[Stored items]

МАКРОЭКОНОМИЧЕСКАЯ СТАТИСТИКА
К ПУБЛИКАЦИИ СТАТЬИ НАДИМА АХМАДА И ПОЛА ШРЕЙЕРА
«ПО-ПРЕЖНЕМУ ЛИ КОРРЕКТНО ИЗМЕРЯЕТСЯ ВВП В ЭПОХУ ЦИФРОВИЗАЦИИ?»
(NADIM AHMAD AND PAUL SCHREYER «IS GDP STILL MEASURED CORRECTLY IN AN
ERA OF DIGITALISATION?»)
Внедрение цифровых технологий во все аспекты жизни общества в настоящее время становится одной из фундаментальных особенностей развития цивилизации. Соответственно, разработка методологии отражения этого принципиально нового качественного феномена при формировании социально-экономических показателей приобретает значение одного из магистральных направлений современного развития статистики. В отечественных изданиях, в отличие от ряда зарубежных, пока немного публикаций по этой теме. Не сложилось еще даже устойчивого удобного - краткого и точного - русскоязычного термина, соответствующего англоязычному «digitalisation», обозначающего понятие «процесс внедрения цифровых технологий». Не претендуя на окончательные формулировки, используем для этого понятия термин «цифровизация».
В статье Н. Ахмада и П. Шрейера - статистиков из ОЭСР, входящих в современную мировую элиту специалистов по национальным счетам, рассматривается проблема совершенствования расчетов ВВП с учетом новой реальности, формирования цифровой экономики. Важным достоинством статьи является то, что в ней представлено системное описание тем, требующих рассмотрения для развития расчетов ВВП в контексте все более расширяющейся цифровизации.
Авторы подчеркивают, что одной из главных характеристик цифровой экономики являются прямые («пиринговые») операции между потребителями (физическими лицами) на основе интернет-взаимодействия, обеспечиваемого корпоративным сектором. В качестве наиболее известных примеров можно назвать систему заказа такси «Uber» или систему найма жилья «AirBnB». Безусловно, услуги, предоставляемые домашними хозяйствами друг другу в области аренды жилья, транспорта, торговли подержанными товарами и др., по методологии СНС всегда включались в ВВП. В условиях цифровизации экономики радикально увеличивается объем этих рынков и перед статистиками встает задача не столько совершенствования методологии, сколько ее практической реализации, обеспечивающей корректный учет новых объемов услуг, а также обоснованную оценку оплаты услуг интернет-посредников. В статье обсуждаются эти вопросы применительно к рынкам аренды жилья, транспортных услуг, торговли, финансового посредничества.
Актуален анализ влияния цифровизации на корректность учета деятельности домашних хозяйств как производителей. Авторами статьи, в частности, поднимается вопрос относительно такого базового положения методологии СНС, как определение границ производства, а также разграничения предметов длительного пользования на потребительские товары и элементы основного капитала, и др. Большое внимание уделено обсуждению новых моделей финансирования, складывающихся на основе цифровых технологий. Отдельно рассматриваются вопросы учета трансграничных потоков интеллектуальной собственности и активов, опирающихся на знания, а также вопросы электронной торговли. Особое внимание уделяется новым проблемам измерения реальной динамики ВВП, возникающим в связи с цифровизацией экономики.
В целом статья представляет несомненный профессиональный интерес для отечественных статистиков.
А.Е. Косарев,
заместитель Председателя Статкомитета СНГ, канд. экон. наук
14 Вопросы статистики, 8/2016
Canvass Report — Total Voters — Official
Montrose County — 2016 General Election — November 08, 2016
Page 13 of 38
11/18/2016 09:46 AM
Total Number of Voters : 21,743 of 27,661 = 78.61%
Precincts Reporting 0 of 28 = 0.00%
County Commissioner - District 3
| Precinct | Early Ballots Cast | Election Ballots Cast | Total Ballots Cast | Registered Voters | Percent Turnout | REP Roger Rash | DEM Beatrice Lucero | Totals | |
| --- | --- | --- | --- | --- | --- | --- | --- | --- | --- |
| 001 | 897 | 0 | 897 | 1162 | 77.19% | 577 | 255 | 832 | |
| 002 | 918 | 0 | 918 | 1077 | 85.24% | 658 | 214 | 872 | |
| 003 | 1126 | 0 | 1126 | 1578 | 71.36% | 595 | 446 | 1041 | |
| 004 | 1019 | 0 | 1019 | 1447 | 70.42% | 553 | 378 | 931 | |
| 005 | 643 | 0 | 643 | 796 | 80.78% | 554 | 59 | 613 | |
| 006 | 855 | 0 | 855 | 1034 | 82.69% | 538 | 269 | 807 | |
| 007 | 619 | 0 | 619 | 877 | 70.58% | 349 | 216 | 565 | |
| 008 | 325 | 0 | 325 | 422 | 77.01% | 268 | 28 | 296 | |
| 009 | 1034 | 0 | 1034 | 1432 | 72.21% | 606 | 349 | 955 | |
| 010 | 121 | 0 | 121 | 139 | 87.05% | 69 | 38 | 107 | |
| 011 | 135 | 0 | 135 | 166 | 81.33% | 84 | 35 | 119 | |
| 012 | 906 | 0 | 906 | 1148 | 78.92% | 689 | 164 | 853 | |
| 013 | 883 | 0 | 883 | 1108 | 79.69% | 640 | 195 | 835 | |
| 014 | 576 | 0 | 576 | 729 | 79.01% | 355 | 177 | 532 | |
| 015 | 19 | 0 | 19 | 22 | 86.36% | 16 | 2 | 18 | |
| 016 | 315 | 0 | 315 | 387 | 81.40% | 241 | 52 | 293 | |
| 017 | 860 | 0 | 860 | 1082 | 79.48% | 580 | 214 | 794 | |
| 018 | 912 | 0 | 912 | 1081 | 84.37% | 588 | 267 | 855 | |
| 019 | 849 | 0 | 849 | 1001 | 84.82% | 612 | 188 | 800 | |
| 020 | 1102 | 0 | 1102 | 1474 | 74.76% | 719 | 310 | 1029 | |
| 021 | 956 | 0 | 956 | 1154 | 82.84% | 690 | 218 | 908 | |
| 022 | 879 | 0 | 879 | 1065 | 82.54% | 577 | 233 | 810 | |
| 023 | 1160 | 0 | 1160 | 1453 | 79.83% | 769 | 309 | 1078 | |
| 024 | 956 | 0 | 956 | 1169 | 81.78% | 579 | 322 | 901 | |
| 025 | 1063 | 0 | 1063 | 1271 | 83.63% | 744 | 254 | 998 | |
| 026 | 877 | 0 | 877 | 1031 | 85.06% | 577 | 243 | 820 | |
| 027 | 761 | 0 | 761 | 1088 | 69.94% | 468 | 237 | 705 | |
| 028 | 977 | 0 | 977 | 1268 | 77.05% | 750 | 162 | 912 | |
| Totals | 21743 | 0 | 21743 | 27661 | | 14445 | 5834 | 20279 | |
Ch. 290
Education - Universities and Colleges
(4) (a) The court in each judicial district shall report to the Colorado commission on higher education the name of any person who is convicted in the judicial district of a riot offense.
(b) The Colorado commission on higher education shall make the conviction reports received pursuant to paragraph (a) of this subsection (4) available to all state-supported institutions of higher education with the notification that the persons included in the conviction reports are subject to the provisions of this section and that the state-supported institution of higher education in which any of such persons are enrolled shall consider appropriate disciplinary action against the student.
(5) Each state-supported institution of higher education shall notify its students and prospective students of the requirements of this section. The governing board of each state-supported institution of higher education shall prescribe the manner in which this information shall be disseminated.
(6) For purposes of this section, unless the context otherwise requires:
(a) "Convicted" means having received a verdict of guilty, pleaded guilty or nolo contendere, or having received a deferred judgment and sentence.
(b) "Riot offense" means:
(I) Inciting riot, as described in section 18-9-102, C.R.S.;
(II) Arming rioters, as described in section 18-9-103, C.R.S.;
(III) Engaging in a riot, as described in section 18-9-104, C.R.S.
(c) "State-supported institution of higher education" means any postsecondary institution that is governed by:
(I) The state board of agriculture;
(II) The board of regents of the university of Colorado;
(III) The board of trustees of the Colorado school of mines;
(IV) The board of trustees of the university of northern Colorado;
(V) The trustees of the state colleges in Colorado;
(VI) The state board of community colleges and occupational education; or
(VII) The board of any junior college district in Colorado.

> **What is required**
The response must hold only the lines above from the line with "446 | 1041 | |" through the line with "35 | 119 | |", each copied exactly, both ends kept.

> **Response to the exercise**
| 003 | 1126 | 0 | 1126 | 1578 | 71.36% | 595 | 446 | 1041 | |
| 004 | 1019 | 0 | 1019 | 1447 | 70.42% | 553 | 378 | 931 | |
| 005 | 643 | 0 | 643 | 796 | 80.78% | 554 | 59 | 613 | |
| 006 | 855 | 0 | 855 | 1034 | 82.69% | 538 | 269 | 807 | |
| 007 | 619 | 0 | 619 | 877 | 70.58% | 349 | 216 | 565 | |
| 008 | 325 | 0 | 325 | 422 | 77.01% | 268 | 28 | 296 | |
| 009 | 1034 | 0 | 1034 | 1432 | 72.21% | 606 | 349 | 955 | |
| 010 | 121 | 0 | 121 | 139 | 87.05% | 69 | 38 | 107 | |
| 011 | 135 | 0 | 135 | 166 | 81.33% | 84 | 35 | 119 | |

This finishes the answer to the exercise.